Copy out the stretch from the line containing "table_cell 1 Mode" through the line containing "table_cell 7 Confirmer [64, 1461, 328, 1492]", swapping "radio button" for "option button" and leaving all else unchanged.

+-------+

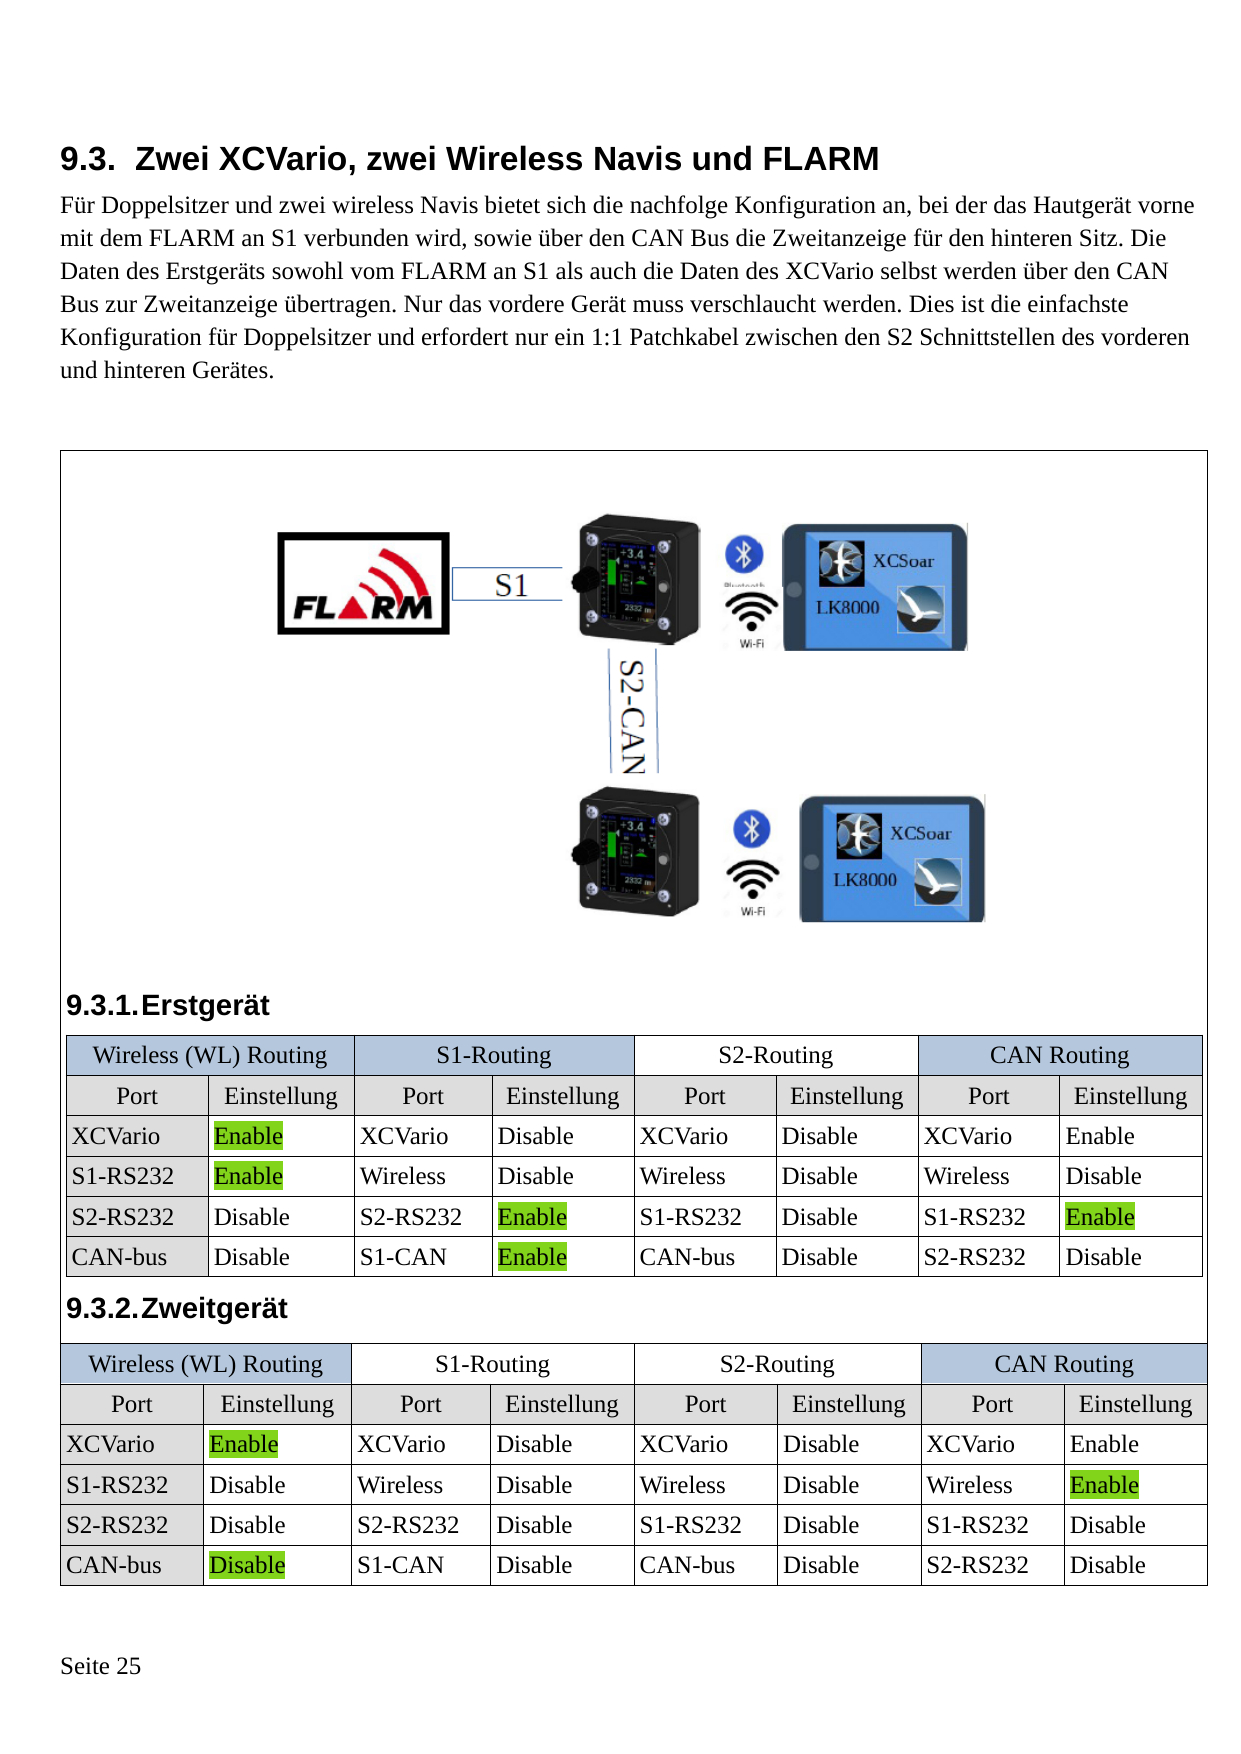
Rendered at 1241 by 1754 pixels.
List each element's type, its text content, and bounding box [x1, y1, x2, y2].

table_cell S1-RS232 [67, 1157, 208, 1196]
table_cell Disable [777, 1197, 918, 1236]
table_cell Einstellung [204, 1385, 351, 1424]
table_cell S2-RS232 [352, 1505, 490, 1545]
table_cell Enable [1060, 1197, 1202, 1236]
table_cell S2-RS232 [67, 1197, 208, 1236]
table_cell Wireless [635, 1465, 777, 1504]
table_cell Port [922, 1385, 1064, 1424]
subtitle Zwei XCVario, zwei Wireless Navis und FLARM [60, 139, 1207, 178]
table_cell Disable [493, 1157, 634, 1196]
text Für Doppelsitzer und zwei wireless Navis bietet sich die nachfolge Konfiguration an, bei der das Hautgerät vorne mit dem FLARM an S1 verbunden wird, sowie über den CAN Bus die Zweitanzeige für den hinteren Sitz. Die Daten des Erstgeräts sowohl vom FLARM an S1 als auch die Daten des XCVario selbst werden über den CAN Bus zur Zweitanzeige übertragen. Nur das vordere Gerät muss verschlaucht werden. Dies ist die einfachste Konfiguration für Doppelsitzer und erfordert nur ein 1:1 Patchkabel zwischen den S2 Schnittstellen des vorderen und hinteren Gerätes. [60, 190, 1207, 384]
table_cell CAN-bus [635, 1237, 776, 1276]
picture [223, 488, 1089, 963]
table_cell Disable [778, 1546, 921, 1585]
table_cell Port [61, 1385, 203, 1424]
table_cell Einstellung [777, 1076, 918, 1115]
table_cell Wireless (WL) Routing [61, 1344, 351, 1383]
table_cell S1-CAN [355, 1237, 492, 1276]
table_cell Disable [1060, 1157, 1202, 1196]
table_cell S1-RS232 [61, 1465, 203, 1504]
table_cell Port [355, 1076, 492, 1115]
table_header CAN Routing [919, 1036, 1202, 1075]
table_cell CAN-bus [67, 1237, 208, 1276]
table_cell Disable [777, 1157, 918, 1196]
table_cell Enable [1065, 1425, 1207, 1464]
table_cell Einstellung [778, 1385, 921, 1424]
table_cell Enable [209, 1116, 354, 1156]
table_cell Disable [491, 1546, 634, 1585]
table_cell S1-RS232 [922, 1505, 1064, 1545]
table_cell CAN Routing [922, 1344, 1207, 1383]
table_cell Disable [204, 1465, 351, 1504]
table_cell XCVario [352, 1425, 490, 1464]
table_cell XCVario [919, 1116, 1059, 1156]
table_cell Enable [1060, 1116, 1202, 1156]
table_cell S2-Routing [635, 1344, 921, 1383]
table_cell S1-CAN [352, 1546, 490, 1585]
table_header Wireless (WL) Routing [67, 1036, 354, 1075]
table_cell Disable [778, 1505, 921, 1545]
table_cell XCVario [67, 1116, 208, 1156]
table_cell Disable [204, 1546, 351, 1585]
table_cell Disable [1065, 1505, 1207, 1545]
table_cell S1-RS232 [635, 1197, 776, 1236]
table_cell S2-RS232 [922, 1546, 1064, 1585]
table_cell Einstellung [493, 1076, 634, 1115]
table_cell Einstellung [491, 1385, 634, 1424]
table_cell CAN-bus [635, 1546, 777, 1585]
table_cell Wireless [635, 1157, 776, 1196]
table_cell Port [635, 1076, 776, 1115]
table_header S1-Routing [355, 1036, 634, 1075]
table_cell Wireless [352, 1465, 490, 1504]
table_cell Enable [493, 1197, 634, 1236]
table_cell Disable [777, 1237, 918, 1276]
table_cell Wireless [919, 1157, 1059, 1196]
table_cell Disable [491, 1465, 634, 1504]
table_cell S1-Routing [352, 1344, 634, 1383]
table_cell Disable [778, 1425, 921, 1464]
table_cell XCVario [922, 1425, 1064, 1464]
table_cell Enable [209, 1157, 354, 1196]
table_cell Disable [777, 1116, 918, 1156]
table_cell Einstellung [1065, 1385, 1207, 1424]
table_cell Disable [204, 1505, 351, 1545]
table_cell S2-RS232 [355, 1197, 492, 1236]
table_cell Disable [1065, 1546, 1207, 1585]
table_cell Enable [493, 1237, 634, 1276]
table_cell S2-RS232 [61, 1505, 203, 1545]
table_cell Wireless [355, 1157, 492, 1196]
table_cell Disable [493, 1116, 634, 1156]
table_cell Disable [491, 1425, 634, 1464]
table_cell Disable [209, 1237, 354, 1276]
table_cell Port [635, 1385, 777, 1424]
table_cell Disable [491, 1505, 634, 1545]
table_cell XCVario [355, 1116, 492, 1156]
table_cell Enable [1065, 1465, 1207, 1504]
table_cell XCVario [635, 1116, 776, 1156]
table_cell Disable [1060, 1237, 1202, 1276]
table_cell Port [919, 1076, 1059, 1115]
table_cell Port [67, 1076, 208, 1115]
table_cell Enable [204, 1425, 351, 1464]
table_cell Einstellung [1060, 1076, 1202, 1115]
table_cell S1-RS232 [635, 1505, 777, 1545]
table_cell Disable [778, 1465, 921, 1504]
table_cell Einstellung [209, 1076, 354, 1115]
table_cell Port [352, 1385, 490, 1424]
table_header S2-Routing [635, 1036, 918, 1075]
table_cell XCVario [635, 1425, 777, 1464]
table_cell CAN-bus [61, 1546, 203, 1585]
table_cell S1-RS232 [919, 1197, 1059, 1236]
table_header Erstgerät Zweitgerät [61, 451, 1207, 1343]
table_cell S2-RS232 [919, 1237, 1059, 1276]
table_cell XCVario [61, 1425, 203, 1464]
table_cell Wireless [922, 1465, 1064, 1504]
table_cell Disable [209, 1197, 354, 1236]
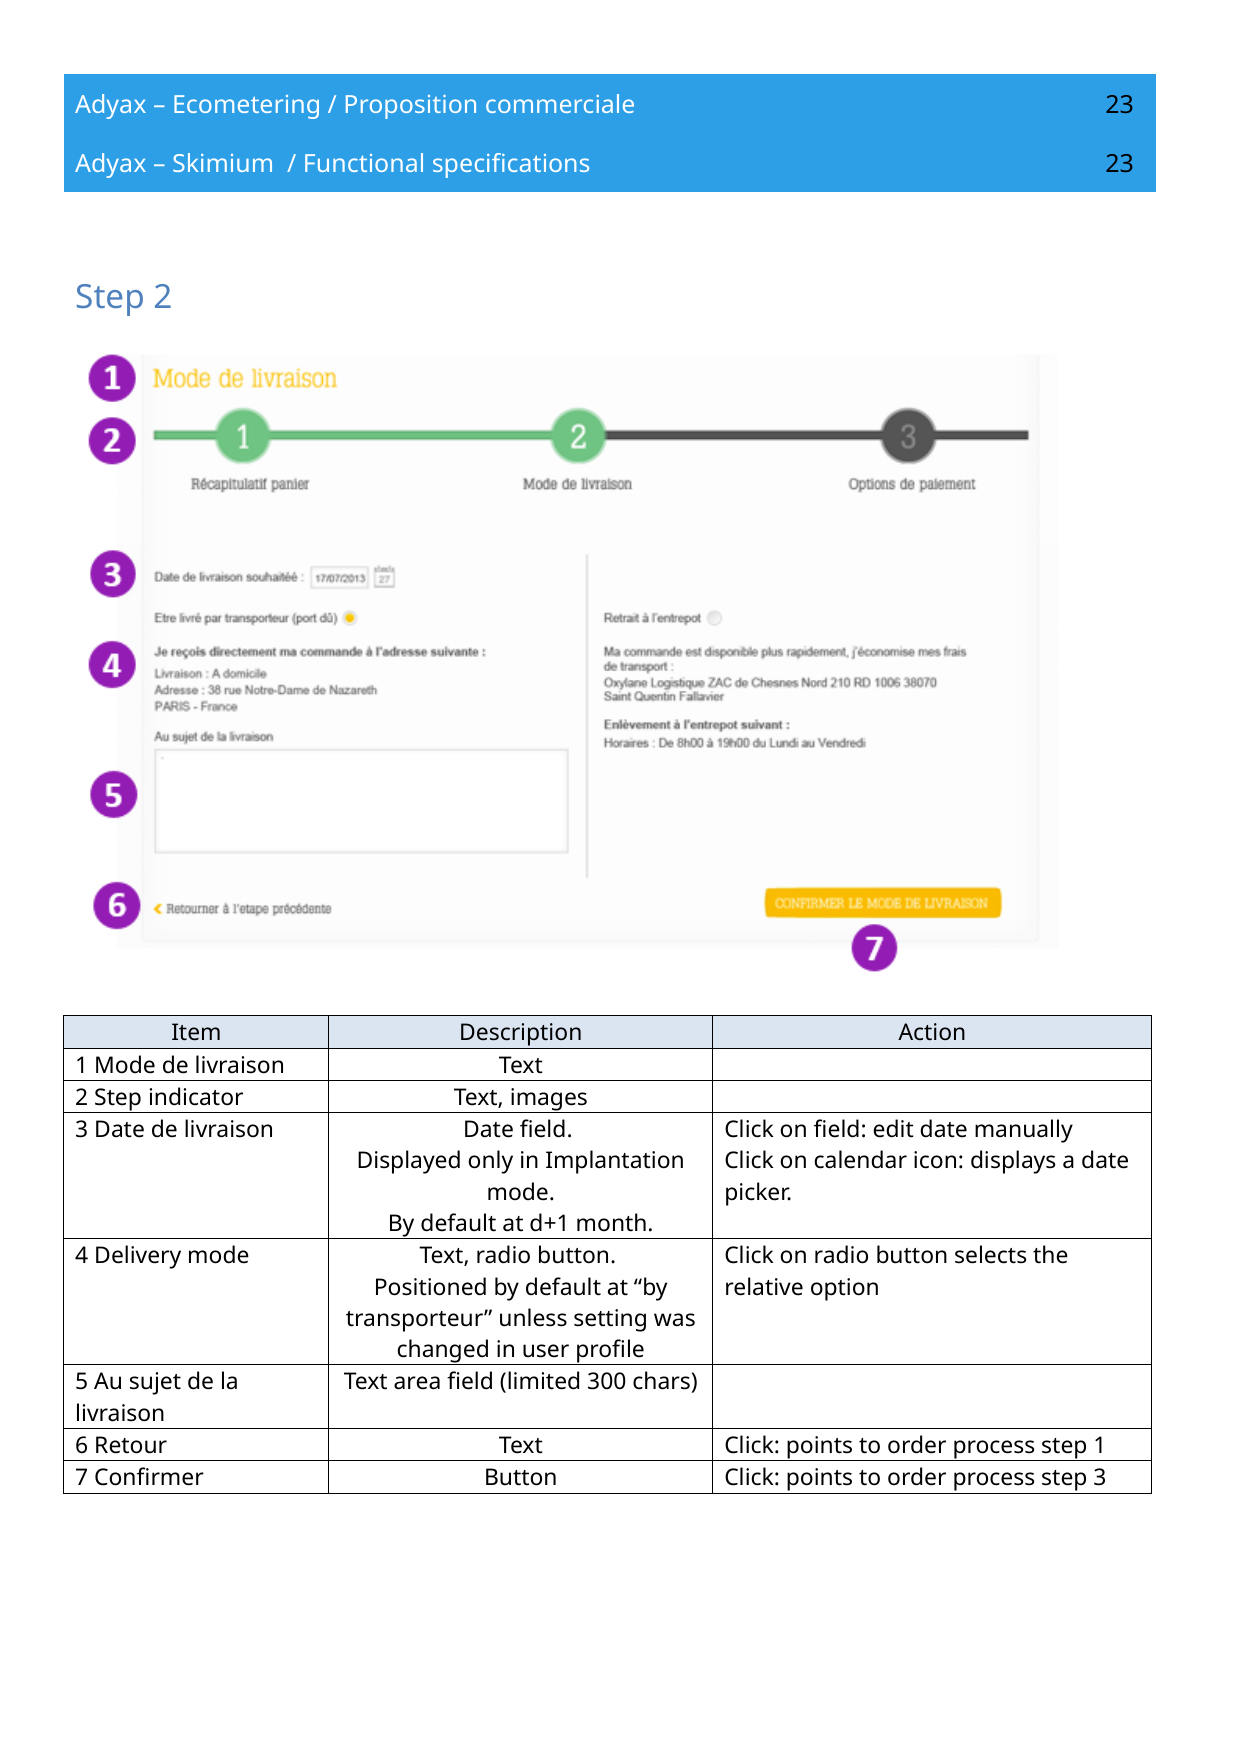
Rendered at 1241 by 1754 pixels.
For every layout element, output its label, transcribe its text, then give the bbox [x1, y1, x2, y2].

table_cell 1 Mode de livraison [64, 1049, 328, 1080]
table_cell Date field. Displayed only in Implantation mode. By default at d+1 month. [329, 1113, 712, 1238]
table_cell 5 Au sujet de la livraison [64, 1365, 328, 1428]
table_cell 4 Delivery mode [64, 1239, 328, 1364]
picture [75, 330, 1060, 995]
table_cell Text, radio button. Positioned by default at “by transporteur” unless setting was changed in user profile [329, 1239, 712, 1364]
table_cell Click on radio button selects the relative option [713, 1239, 1151, 1364]
table_cell Click: points to order process step 3 [713, 1461, 1151, 1492]
table_cell [713, 1365, 1151, 1428]
table_cell 7 Confirmer [64, 1461, 328, 1492]
table_cell 6 Retour [64, 1429, 328, 1460]
table_header Description [329, 1016, 712, 1048]
table_header Action [713, 1016, 1151, 1048]
table_cell Text [329, 1049, 712, 1080]
table_header Item [64, 1016, 328, 1048]
table_cell Button [329, 1461, 712, 1492]
table_cell [713, 1049, 1151, 1080]
subtitle Step 2 [75, 272, 1165, 318]
table_cell Text area field (limited 300 chars) [329, 1365, 712, 1428]
table_cell 3 Date de livraison [64, 1113, 328, 1238]
table_cell Text, images [329, 1081, 712, 1112]
table_cell Click on field: edit date manually Click on calendar icon: displays a date picker. [713, 1113, 1151, 1238]
table_cell Click: points to order process step 1 [713, 1429, 1151, 1460]
table_cell 2 Step indicator [64, 1081, 328, 1112]
table_cell Text [329, 1429, 712, 1460]
table_cell [713, 1081, 1151, 1112]
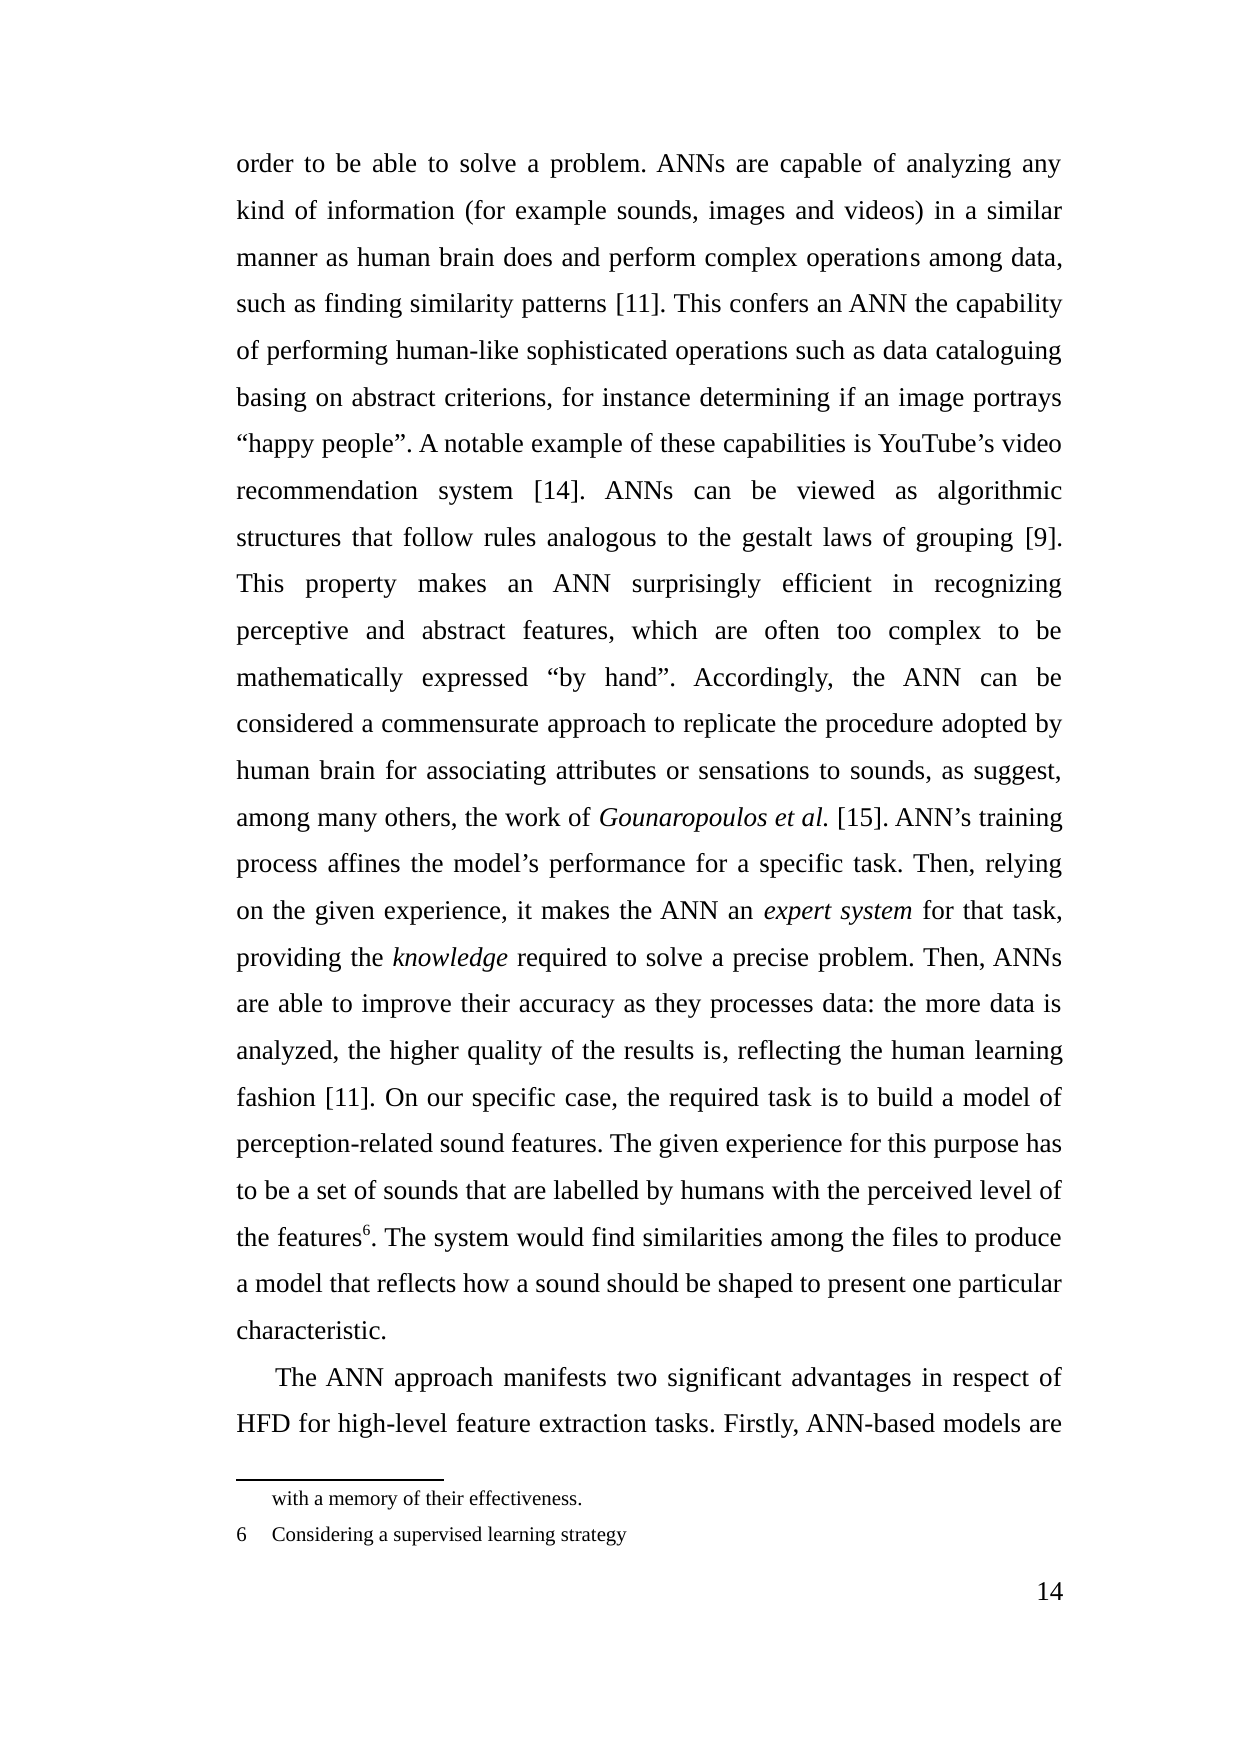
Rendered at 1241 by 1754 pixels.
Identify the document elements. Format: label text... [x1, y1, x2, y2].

text with a memory of their effectiveness. [236, 1486, 1063, 1510]
text Considering a supervised learning strategy [236, 1522, 1063, 1546]
text The ANN approach manifests two significant advantages in respect of HFD for high-level feature extraction tasks. Firstly, ANN-based models are [236, 1361, 1063, 1439]
text order to be able to solve a problem. ANNs are capable of analyzing any kind of information (for example sounds, images and videos) in a similar manner as human brain does and perform complex operations among data, such as finding similarity patterns [11]. This confers an ANN the capability of performing human-like sophisticated operations such as data cataloguing basing on abstract criterions, for instance determining if an image portrays “happy people”. A notable example of these capabilities is YouTube’s video recommendation system [14]. ANNs can be viewed as algorithmic structures that follow rules analogous to the gestalt laws of grouping [9]. This property makes an ANN surprisingly efficient in recognizing perceptive and abstract features, which are often too complex to be mathematically expressed “by hand”. Accordingly, the ANN can be considered a commensurate approach to replicate the procedure adopted by human brain for associating attributes or sensations to sounds, as suggest, among many others, the work of Gounaropoulos et al. [15]. ANN’s training process affines the model’s performance for a specific task. Then, relying on the given experience, it makes the ANN an expert system for that task, providing the knowledge required to solve a precise problem. Then, ANNs are able to improve their accuracy as they processes data: the more data is analyzed, the higher quality of the results is, reflecting the human learning fashion [11]. On our specific case, the required task is to build a model of perception-related sound features. The given experience for this purpose has to be a set of sounds that are labelled by humans with the perceived level of the features. The system would find similarities among the files to produce a model that reflects how a sound should be shaped to present one particular characteristic. [236, 148, 1063, 1345]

+-------+

■ Complete answer
table_cell 1 Mode de livraison [64, 1049, 328, 1080]
table_cell Date field. Displayed only in Implantation mode. By default at d+1 month. [329, 1113, 712, 1238]
table_cell 5 Au sujet de la livraison [64, 1365, 328, 1428]
table_cell 4 Delivery mode [64, 1239, 328, 1364]
picture [75, 330, 1060, 995]
table_cell Text, option button. Positioned by default at “by transporteur” unless setting was changed in user profile [329, 1239, 712, 1364]
table_cell Click on option button selects the relative option [713, 1239, 1151, 1364]
table_cell Click: points to order process step 3 [713, 1461, 1151, 1492]
table_cell [713, 1365, 1151, 1428]
table_cell 7 Confirmer [64, 1461, 328, 1492]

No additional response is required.